Exercise objective — In the text on spin-torque switching with tantalum, which phase of tantalum generates spin currents strong enough to switch the magnetization of an adjacent ferromagnet?

## Start Page text

Spin-Torque Switching with the Giant Spin Hall Effect of Tantalum
Giant Spin Hall
One of the primary challenges in the field of spin-electronics, which exploits the electron's spin rather than its charge, is to create strong currents of electrons with polarized spins. One way to do this is to use a ferromagnet as a polarizer, a principle used in magnetic tunnel junctions; however, these devices suffer from reliability problems. An alternative is the spin Hall effect, where running a charge current through a material generates a spin current in the transverse direction, but the efficiency of this process tends to be small. Liu et al. (p. 555) now show that the spin Hall effect in Tantalum in its high-resistance β phase generates spin currents strong enough to induce switching of the magnetization of an adjacent ferromagnet; at the same time, Ta does not cause energy dissipation in the ferromagnet. These properties allowed efficient and reliable operation of a prototype three-terminal device.

## End Page text
## Start Material

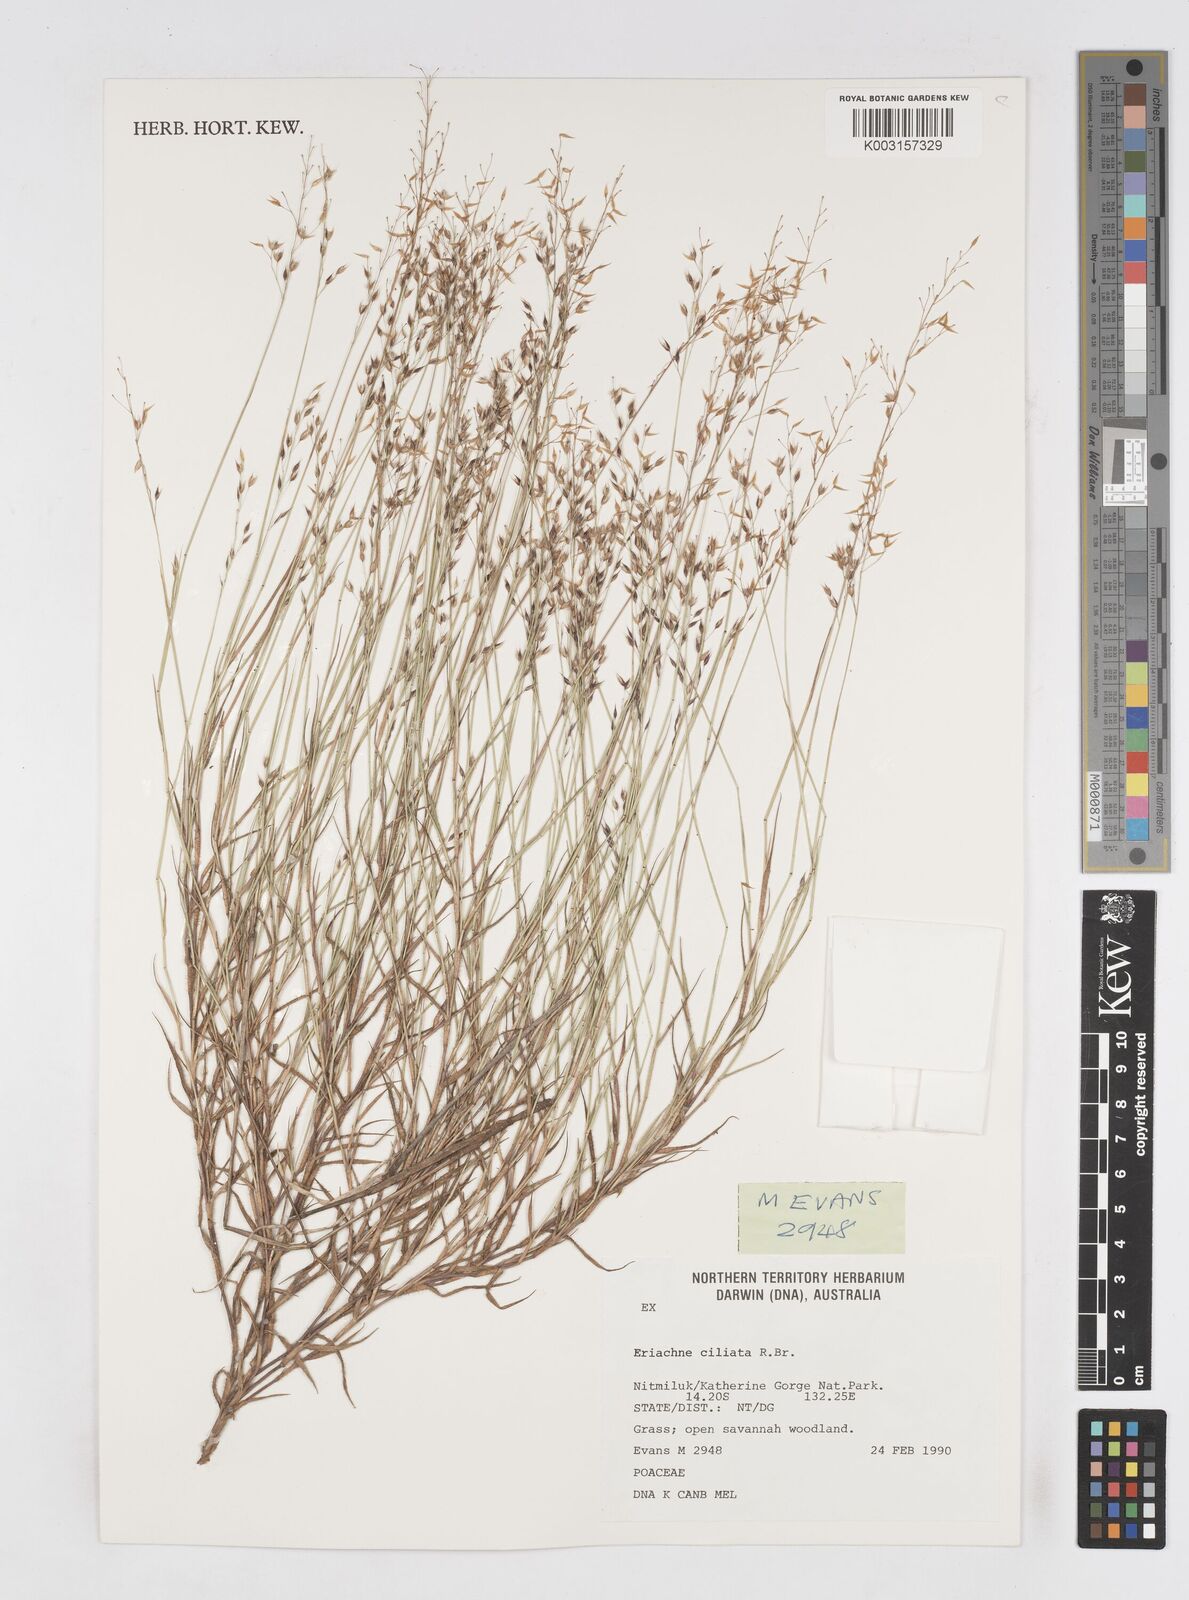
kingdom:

## End Material
## Start Material

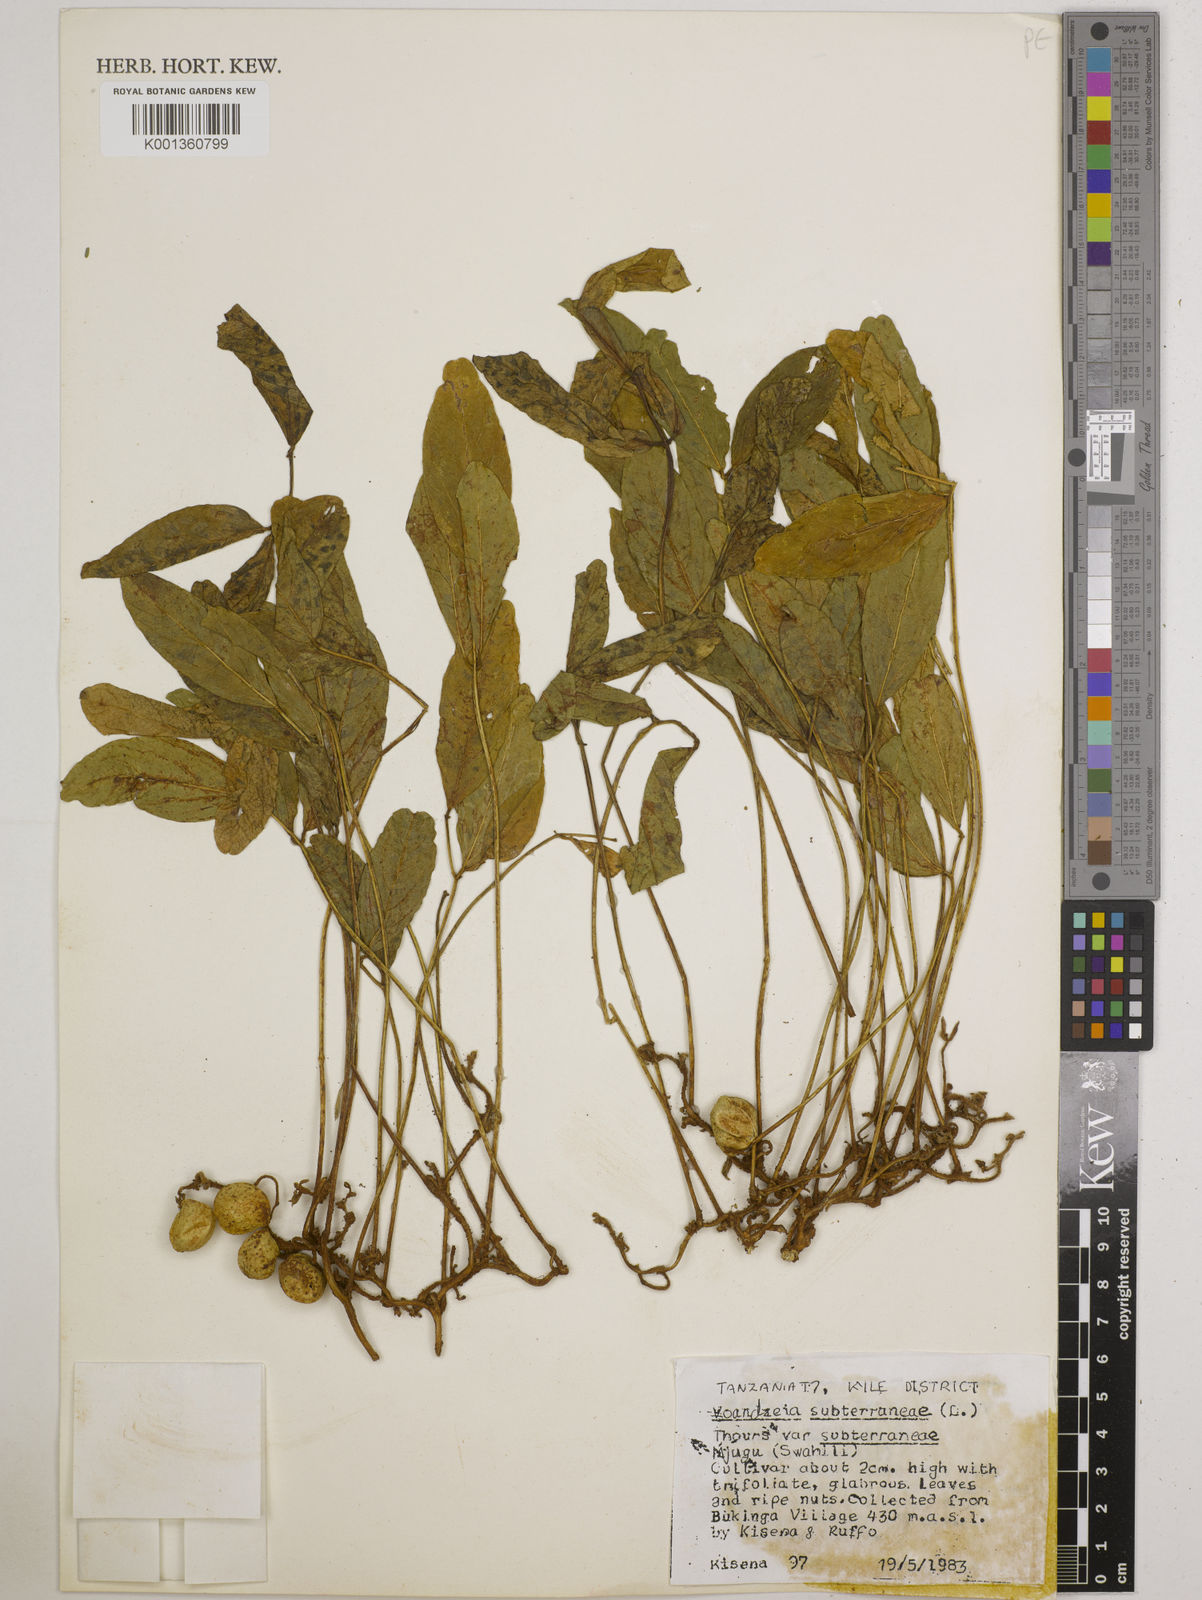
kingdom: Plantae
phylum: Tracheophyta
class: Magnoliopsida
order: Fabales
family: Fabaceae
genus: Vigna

## End Material

The solution — Its high-resistance β phase.